To-do item A —
In the forum post on Mode 7 perspective planes, why are the near and far clipping planes hardcoded?

Given text —

§

Re: Kulor's Guide to Mode 7 Perspective Planes

Post by kulor »

I still need to update the guide, but here's probably the final-final version of the script:

Code: Select all

var baseXOffset = 128;
var baseYOffset = 112;

var lerp = function(v0, v1, t) {
	return v0 + t * (v1 - v0);
};

var rad = function(d) {
	return d * Math.PI / 180;
};

var dist = function(cam, a) {
	return cam.y / Math.cos(rad(a));
}

var texelSpan = function(cam, a) {
	return Math.tan(rad(a)) * cam.y;
}

var setFovDependencies = function(cam) {
	cam.normalizedHeight = baseYOffset / Math.tan(rad(cam.fov / 2));
	cam.distanceToScale = 256 / (cam.normalizedHeight / Math.cos(rad(cam.fov / 2)));
	return cam;
}

var getm7y = function(cam, topa, btma, neg) {
	var i, ta, ba, td, bd;
	ta = topa;
	ba = btma;
	td = dist(cam, ta);
	bd = dist(cam, ba);
	if (neg) {
		i = (texelSpan(cam, ta) + texelSpan(cam, ba)) * ((cam.normalizedHeight / Math.cos(rad(cam.fov / 2))) / 224);
	}
	else {
		i = (texelSpan(cam, ta) - texelSpan(cam, ba)) * ((cam.normalizedHeight / Math.cos(rad(cam.fov / 2))) / 224);
	}
	var dd = td - bd;
	var ib = i - bd;
	if (dd == 0) {
		return 112;
	}
	else {
		return ib / dd * 223;
	}
}

var getModelViewMatrix = function(cam) {
	var p = cam.pitch;
	var w = 360 - cam.yaw;
	var x = cam.x;
	var y = cam.y;
	var z = cam.z;
	return [
		[Math.cos(rad(w)), Math.sin(rad(p)) * Math.sin(rad(w)), -Math.sin(rad(w)) * Math.cos(rad(p)), 0], 
		[0, Math.cos(rad(p)), Math.sin(rad(p)), 0], 
		[-Math.sin(rad(w)), Math.sin(rad(p)) * Math.cos(rad(w)), -Math.cos(rad(p)) * Math.cos(rad(w)), 0], 
		[
			x * -Math.cos(rad(w)) + z * Math.sin(rad(w)), 
			x * Math.sin(rad(p)) * -Math.sin(rad(w)) + y * -Math.cos(rad(p)) + z * Math.sin(rad(p)) * -Math.cos(rad(w)), 
			x * Math.sin(rad(w)) * Math.cos(rad(p)) + y * -Math.sin(rad(p)) + z * Math.cos(rad(p)) * Math.cos(rad(w)), 
			1
		]
	];
}

var getProjectionMatrix = function(cam) {
	//far and near clipping planes, hardcoding because they're not really used otherwise
	var n = 0.3;
	var f = 10000;
	return [
		[(1/Math.tan((cam.fov/2)*(Math.PI/180)))/(8/7), 0, 0, 0], 
		[0, 1/Math.tan((cam.fov/2)*(Math.PI/180)), 0, 0], 
		[0, 0, -(f + n) / (f - n), -1], 
		[0, 0, -2 * n * f / (f - n), 0]
	];
}

var pointTimesMatrix = function(p, m) {
	return [
		m[0][0] * p[0] + m[1][0] * p[1] + m[2][0] * p[2] + m[3][0] * p[3], 
		m[0][1] * p[0] + m[1][1] * p[1] + m[2][1] * p[2] + m[3][1] * p[3], 
		m[0][2] * p[0] + m[1][2] * p[1] + m[2][2] * p[2] + m[3][2] * p[3], 
		m[0][3] * p[0] + m[1][3] * p[1] + m[2][3] * p[2] + m[3][3] * p[3]
	];
}

var normalizePoint = function(p) {
	return [p[0]/p[3], p[1]/p[3], p[2]/p[3], p[3]/p[3]];
}

var calcPlane = function(cam) {
	//prep (per-frame)

§

Dataset records —
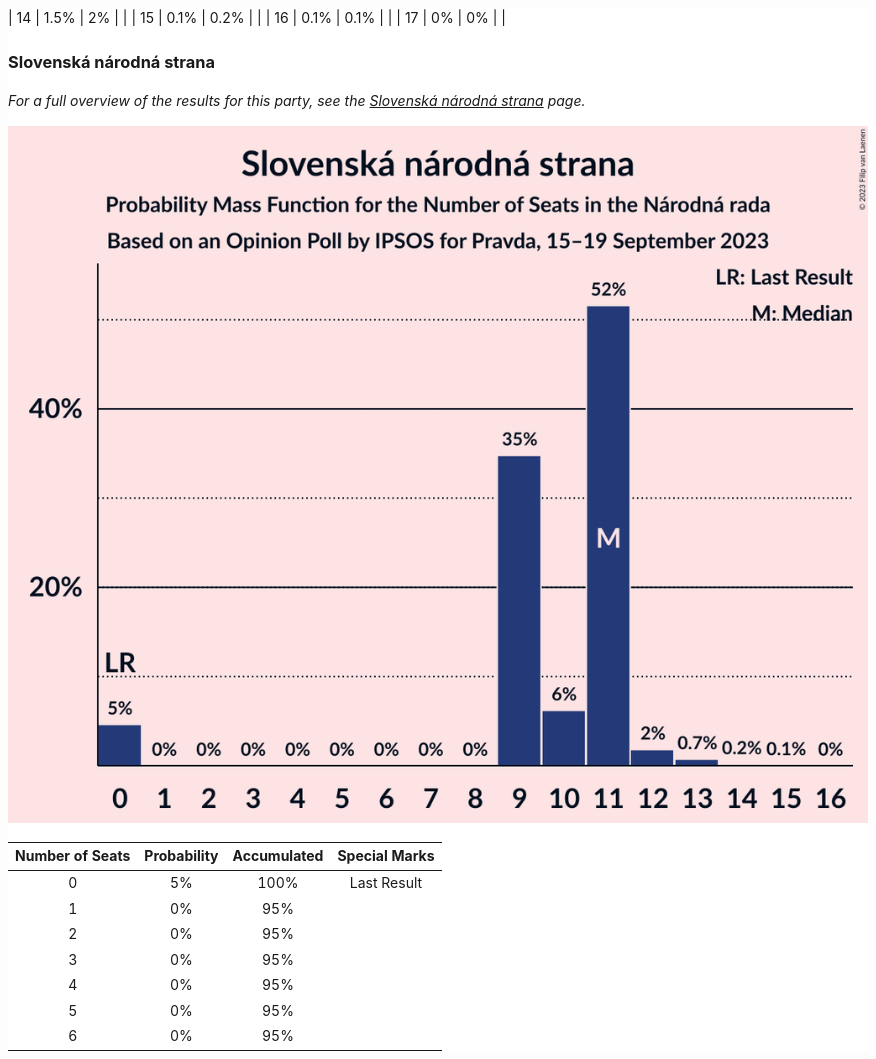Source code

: | 14 | 1.5% | 2% |  |
| 15 | 0.1% | 0.2% |  |
| 16 | 0.1% | 0.1% |  |
| 17 | 0% | 0% |  |

### Slovenská národná strana

*For a full overview of the results for this party, see the [Slovenská národná strana](party-slovenskánárodnástrana.html) page.*

![Graph with seats probability mass function not yet produced](2023-09-19-IPSOS-seats-pmf-slovenskánárodnástrana.png "Seats Probability Mass Function")

| Number of Seats | Probability | Accumulated | Special Marks |
|:---------------:|:-----------:|:-----------:|:-------------:|
| 0 | 5% | 100% | Last Result |
| 1 | 0% | 95% |  |
| 2 | 0% | 95% |  |
| 3 | 0% | 95% |  |
| 4 | 0% | 95% |  |
| 5 | 0% | 95% |  |
| 6 | 0% | 95% |  |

§

To-do item B —
Copy the entry above line for line, from its first line to the last row of its seat table, and leave out the picture.

Answer area A —
They're not really used otherwise.

Answer area B —
Source code

: | 14 | 1.5% | 2% |  |
| 15 | 0.1% | 0.2% |  |
| 16 | 0.1% | 0.1% |  |
| 17 | 0% | 0% |  |

### Slovenská národná strana

*For a full overview of the results for this party, see the [Slovenská národná strana](party-slovenskánárodnástrana.html) page.*

![Graph with seats probability mass function not yet produced](2023-09-19-IPSOS-seats-pmf-slovenskánárodnástrana.png "Seats Probability Mass Function")

| Number of Seats | Probability | Accumulated | Special Marks |
|:---------------:|:-----------:|:-----------:|:-------------:|
| 0 | 5% | 100% | Last Result |
| 1 | 0% | 95% |  |
| 2 | 0% | 95% |  |
| 3 | 0% | 95% |  |
| 4 | 0% | 95% |  |
| 5 | 0% | 95% |  |
| 6 | 0% | 95% |  |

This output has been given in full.